The square marker is the average of the individual data points, represented by the circular markers.
Shown next is the change in the turbocharger inlet air temperature over the duration of a full-throttle acceleration pull.
Again, the square marker is the average of the data points.
The next chart shows the Turbocharger Inlet Air Temperature minus the Ambient Air Temperature at the conclusion of the acceleration pull.
Next is a rough estimate for comparing WHP during the pulls.
Rough is emphasized because the intent of this data collection was not to compare estimated wheel horsepower, and some of the steps to ensure valid data for this comparison were omitted.
Additionally, there are insufficient data points to draw a confident conclusion.
Although the trends are pointing to the shielded intake correlating with higher peak horsepower, the low number of data points and variance in the data don’t support making this conclusion with confidence, as indicated by a t-Test result that the average WHP values are not statistically different.
A comparison of the time for boost pressure to build does show the shielded intake correlates with a faster boost response.
Conclusions:
The removal of the CTS Turbo intake shield resulted in measurable changes to air temperature and turbocharger performance.
The Turbocharger inlet air temperature increased by approximately 20-30 degrees Fahrenheit during routine driving.
During acceleration pulls the starting turbo inlet air temperature, temperature rise during the pull, and the final turbo inlet air temperature all increased with the removal of the heat shield.
The turbocharger wastegate duty cycle increased anywhere from ~3% to 17% depending on the pull with the removal of the heat shield.
The turbocharger compressor outlet air temperature also increased, on average by approximately 25 degrees Fahrenheit with the removal of the intake heat shield.
The time for the turbocharger to develop boost pressure was increased by removing the heat shield.
Estimating the GTI’s wheel horsepower was not a planned part of this test and steps to obtain adequate quality measures were not taken.
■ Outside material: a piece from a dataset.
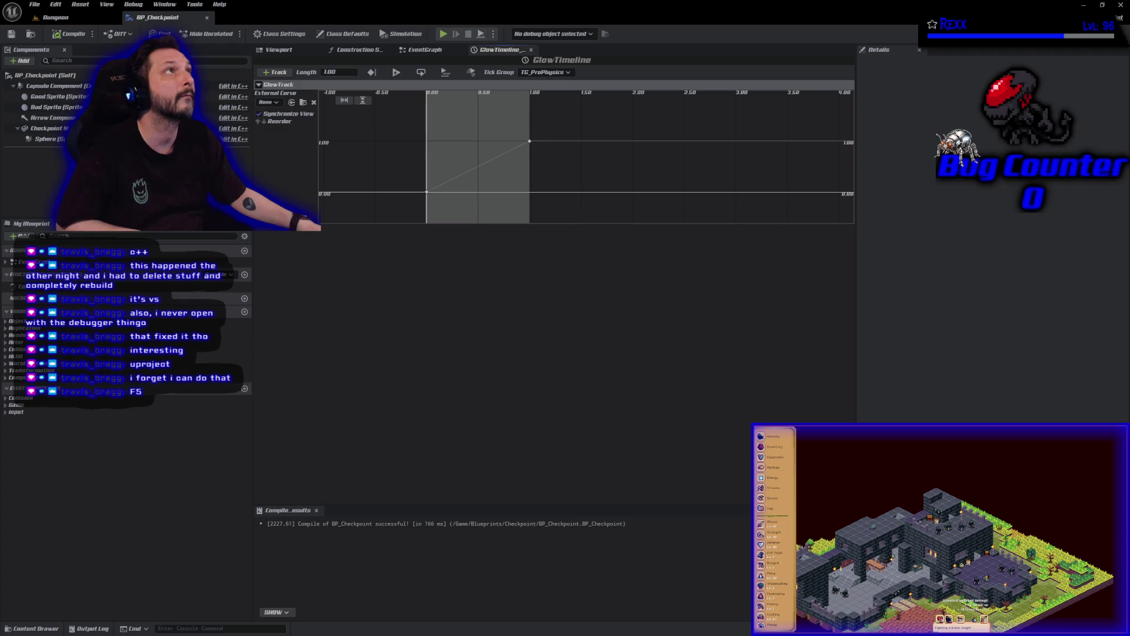
- Give both GlowTrack keys Auto interpolation for an eased curve and recompile
drag(569, 213, 396, 121)
right_click(484, 178)
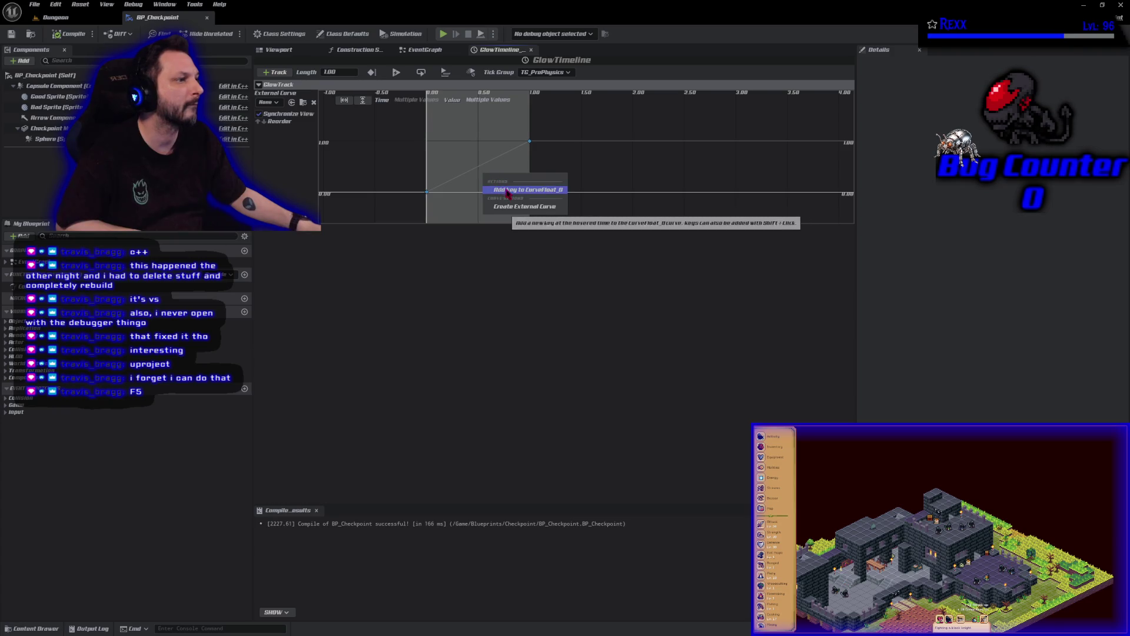
click(451, 206)
drag(473, 159, 406, 128)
Inconclusive data points to the vehicle possibly having a lower power output when the heat shield is removed.
Data recorded during this test does not support the recommendation to remove the heat shield if increasing system performance is a goal.
In looking at the data between D1 and D5, if someone wanted to keep approximately the same intake temps, they could alter the duct and then remove the heat shield. I don’t why anyone would want to do that but it could explain the suggestion I suppose.
The case with the heat shield removed (D5) is using the duct configuration with the driver’s side open and the back of the passenger side is blocked off. If the duct was unmodified and the shield removed, I suspect that would generate higher temperatures than any of the configurations I tested.